* _WHAT IS REQUIRED_: Transcribe exactly the line in which "Say which way" occurs, plus every line that comes after it up to the end of the entries.

* _Records contained in a dataset_:
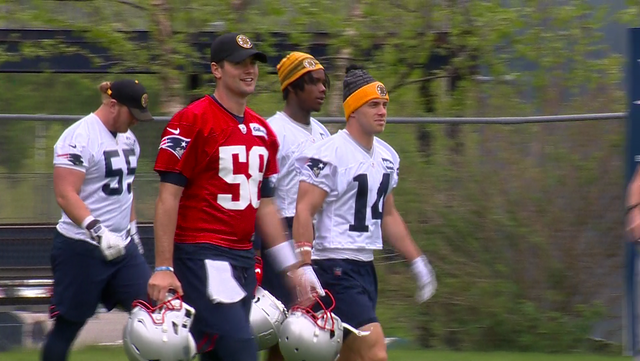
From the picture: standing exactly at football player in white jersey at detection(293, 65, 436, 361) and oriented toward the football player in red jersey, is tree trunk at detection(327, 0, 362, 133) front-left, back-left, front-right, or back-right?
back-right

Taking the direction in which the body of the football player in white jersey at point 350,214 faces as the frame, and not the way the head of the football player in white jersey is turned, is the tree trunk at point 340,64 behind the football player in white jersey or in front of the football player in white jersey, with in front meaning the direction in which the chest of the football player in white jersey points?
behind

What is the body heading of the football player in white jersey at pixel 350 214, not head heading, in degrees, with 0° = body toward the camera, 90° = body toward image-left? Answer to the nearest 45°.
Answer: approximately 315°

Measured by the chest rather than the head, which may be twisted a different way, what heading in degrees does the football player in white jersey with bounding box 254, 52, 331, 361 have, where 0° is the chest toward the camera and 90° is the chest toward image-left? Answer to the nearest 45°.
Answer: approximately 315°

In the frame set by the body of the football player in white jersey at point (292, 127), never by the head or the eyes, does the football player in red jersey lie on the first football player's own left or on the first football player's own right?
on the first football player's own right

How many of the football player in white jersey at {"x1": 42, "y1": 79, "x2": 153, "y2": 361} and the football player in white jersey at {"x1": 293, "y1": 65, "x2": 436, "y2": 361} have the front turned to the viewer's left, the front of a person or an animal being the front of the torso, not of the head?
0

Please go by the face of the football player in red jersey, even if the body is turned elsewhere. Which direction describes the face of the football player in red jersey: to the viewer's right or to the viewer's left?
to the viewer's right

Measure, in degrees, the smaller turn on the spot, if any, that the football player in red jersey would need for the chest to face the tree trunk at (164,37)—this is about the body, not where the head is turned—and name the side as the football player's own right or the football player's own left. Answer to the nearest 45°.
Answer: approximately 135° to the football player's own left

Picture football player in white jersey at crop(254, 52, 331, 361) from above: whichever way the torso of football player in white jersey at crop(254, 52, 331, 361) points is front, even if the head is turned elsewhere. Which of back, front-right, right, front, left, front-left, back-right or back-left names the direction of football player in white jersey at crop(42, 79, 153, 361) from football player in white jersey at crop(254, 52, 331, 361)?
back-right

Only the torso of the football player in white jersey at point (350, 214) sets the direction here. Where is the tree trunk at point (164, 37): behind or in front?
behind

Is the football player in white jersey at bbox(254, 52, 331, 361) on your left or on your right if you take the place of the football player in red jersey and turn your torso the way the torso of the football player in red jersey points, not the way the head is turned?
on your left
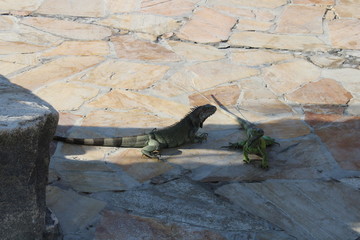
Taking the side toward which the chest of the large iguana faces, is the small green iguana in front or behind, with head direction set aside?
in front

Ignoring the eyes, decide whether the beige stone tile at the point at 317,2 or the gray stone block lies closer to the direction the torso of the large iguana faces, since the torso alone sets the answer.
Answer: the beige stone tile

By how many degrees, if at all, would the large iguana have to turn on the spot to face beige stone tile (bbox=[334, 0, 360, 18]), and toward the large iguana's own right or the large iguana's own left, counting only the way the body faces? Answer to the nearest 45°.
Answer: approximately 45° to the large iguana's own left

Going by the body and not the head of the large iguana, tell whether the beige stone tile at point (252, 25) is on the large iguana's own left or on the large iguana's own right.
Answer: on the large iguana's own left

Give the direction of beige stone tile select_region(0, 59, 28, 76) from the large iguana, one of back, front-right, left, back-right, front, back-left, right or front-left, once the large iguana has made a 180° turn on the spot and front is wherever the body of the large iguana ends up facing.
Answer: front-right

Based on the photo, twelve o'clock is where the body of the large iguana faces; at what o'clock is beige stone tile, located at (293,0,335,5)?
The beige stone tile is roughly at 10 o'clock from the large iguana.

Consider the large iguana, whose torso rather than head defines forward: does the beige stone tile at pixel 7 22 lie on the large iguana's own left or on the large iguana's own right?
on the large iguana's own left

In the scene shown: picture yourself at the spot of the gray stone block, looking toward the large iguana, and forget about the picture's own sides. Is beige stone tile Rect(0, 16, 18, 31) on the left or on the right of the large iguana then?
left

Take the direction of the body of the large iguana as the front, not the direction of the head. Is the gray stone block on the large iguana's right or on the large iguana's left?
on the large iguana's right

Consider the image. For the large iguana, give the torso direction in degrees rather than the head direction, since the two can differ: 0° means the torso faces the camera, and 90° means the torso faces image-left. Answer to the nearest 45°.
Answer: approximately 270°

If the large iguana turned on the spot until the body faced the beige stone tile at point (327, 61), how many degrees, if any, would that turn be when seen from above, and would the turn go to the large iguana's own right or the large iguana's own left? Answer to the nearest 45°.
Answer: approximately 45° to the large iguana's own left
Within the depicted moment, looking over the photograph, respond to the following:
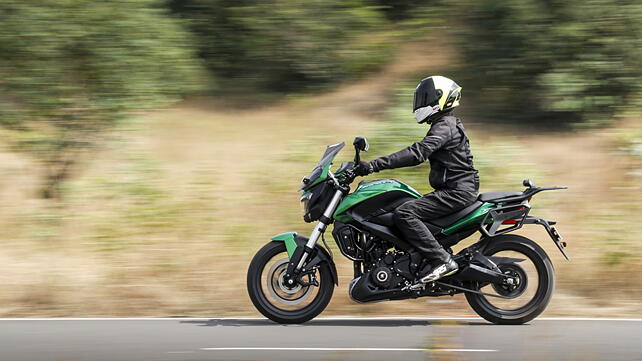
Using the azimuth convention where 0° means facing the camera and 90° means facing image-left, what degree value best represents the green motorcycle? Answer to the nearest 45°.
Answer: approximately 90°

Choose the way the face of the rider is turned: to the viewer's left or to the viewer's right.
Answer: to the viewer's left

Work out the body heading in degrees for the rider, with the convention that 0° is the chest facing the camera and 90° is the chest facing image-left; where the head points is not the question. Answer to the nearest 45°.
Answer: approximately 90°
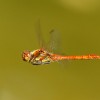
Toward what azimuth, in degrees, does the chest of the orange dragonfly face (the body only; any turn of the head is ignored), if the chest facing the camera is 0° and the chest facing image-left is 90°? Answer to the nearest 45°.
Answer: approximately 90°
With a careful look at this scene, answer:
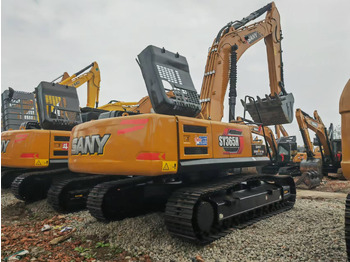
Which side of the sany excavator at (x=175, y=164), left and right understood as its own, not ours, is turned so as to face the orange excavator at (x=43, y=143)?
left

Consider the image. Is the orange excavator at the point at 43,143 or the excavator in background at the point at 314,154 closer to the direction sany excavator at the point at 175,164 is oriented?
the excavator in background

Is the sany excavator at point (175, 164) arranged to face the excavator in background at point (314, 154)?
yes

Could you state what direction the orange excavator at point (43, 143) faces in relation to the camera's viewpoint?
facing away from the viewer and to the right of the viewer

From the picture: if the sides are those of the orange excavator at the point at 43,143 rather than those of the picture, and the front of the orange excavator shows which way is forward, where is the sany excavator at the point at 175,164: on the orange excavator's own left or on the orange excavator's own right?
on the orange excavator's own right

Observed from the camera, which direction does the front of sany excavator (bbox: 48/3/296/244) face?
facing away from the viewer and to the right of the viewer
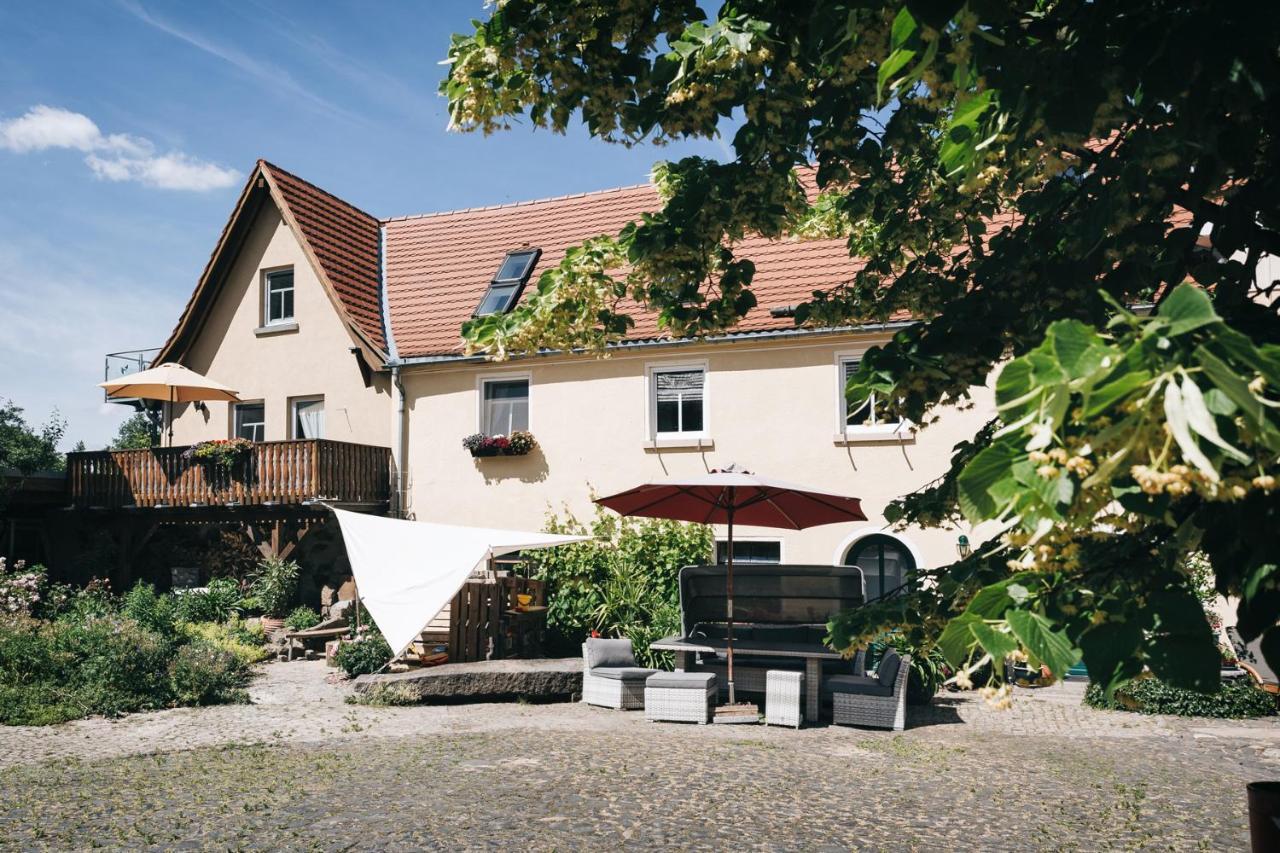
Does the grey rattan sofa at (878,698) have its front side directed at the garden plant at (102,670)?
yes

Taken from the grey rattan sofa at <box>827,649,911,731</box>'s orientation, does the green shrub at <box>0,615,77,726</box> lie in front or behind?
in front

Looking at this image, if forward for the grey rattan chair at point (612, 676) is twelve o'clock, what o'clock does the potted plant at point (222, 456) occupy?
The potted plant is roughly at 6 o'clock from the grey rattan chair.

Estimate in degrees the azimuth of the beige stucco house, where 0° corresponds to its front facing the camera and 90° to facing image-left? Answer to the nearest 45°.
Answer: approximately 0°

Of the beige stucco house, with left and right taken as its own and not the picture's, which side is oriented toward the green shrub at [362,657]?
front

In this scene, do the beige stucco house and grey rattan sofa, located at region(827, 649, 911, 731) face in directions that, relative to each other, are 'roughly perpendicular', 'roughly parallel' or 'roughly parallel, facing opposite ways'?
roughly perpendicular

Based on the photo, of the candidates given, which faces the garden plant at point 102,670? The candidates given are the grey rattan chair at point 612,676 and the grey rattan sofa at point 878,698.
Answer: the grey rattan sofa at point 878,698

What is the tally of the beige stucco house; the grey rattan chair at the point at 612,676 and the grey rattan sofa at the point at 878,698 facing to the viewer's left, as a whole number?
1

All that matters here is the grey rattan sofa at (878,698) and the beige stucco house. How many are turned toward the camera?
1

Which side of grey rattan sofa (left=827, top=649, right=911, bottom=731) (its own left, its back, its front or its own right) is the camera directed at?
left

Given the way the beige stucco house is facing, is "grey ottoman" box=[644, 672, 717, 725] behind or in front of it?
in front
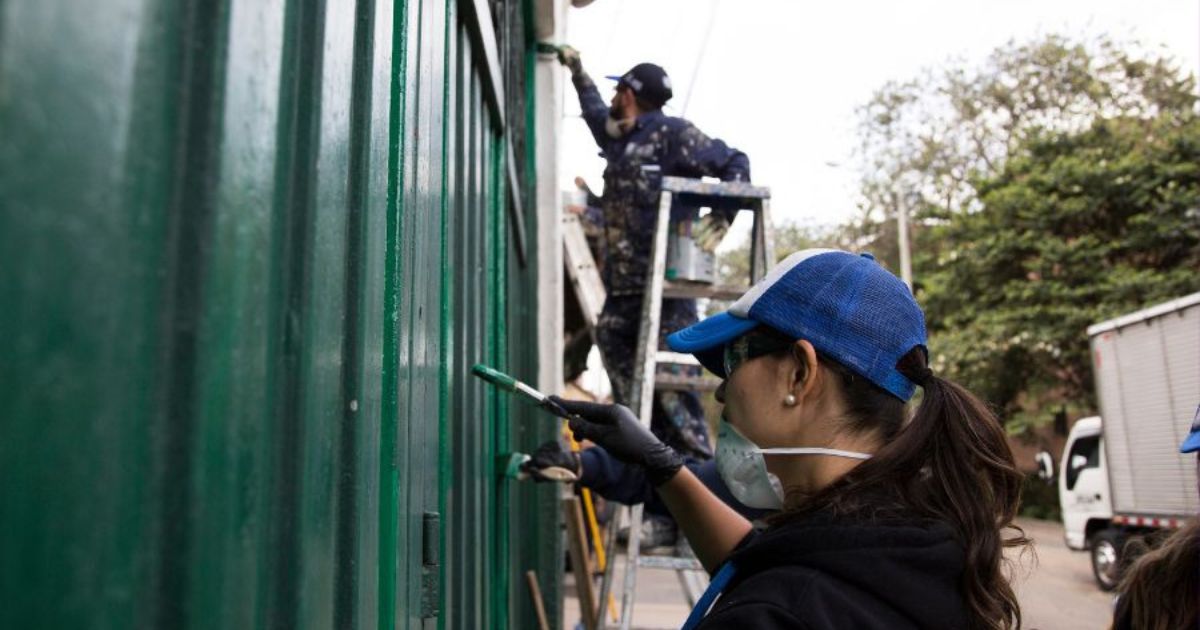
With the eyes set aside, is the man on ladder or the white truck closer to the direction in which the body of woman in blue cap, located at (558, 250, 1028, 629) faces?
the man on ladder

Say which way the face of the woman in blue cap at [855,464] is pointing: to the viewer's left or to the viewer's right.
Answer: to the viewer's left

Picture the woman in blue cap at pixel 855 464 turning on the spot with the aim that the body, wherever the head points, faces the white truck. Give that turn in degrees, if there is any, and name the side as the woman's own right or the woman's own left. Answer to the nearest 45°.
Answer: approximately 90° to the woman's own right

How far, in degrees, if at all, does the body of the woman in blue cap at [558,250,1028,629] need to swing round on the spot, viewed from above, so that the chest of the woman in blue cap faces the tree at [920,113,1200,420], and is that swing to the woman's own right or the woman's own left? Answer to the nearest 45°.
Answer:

* _THE COMPLETED TASK_:
Say which way the face of the woman in blue cap at [855,464] is pointing: to the viewer's left or to the viewer's right.
Answer: to the viewer's left

Picture the woman in blue cap at pixel 855 464 turning on the spot with the aim that the body, wherever the head points, faces the white truck. Give that turn in degrees, if there is any, and name the side as the woman's own right or the woman's own left. Answer to the nearest 45°.
Answer: approximately 90° to the woman's own right

How far, in degrees, if at all, does the body of the woman in blue cap at [558,250,1028,629] need to swing round on the spot, viewed from above, so that the chest of the woman in blue cap faces the tree at [920,113,1200,420], and is that swing to the woman's own right or the woman's own left? Answer to the nearest 45°.
Answer:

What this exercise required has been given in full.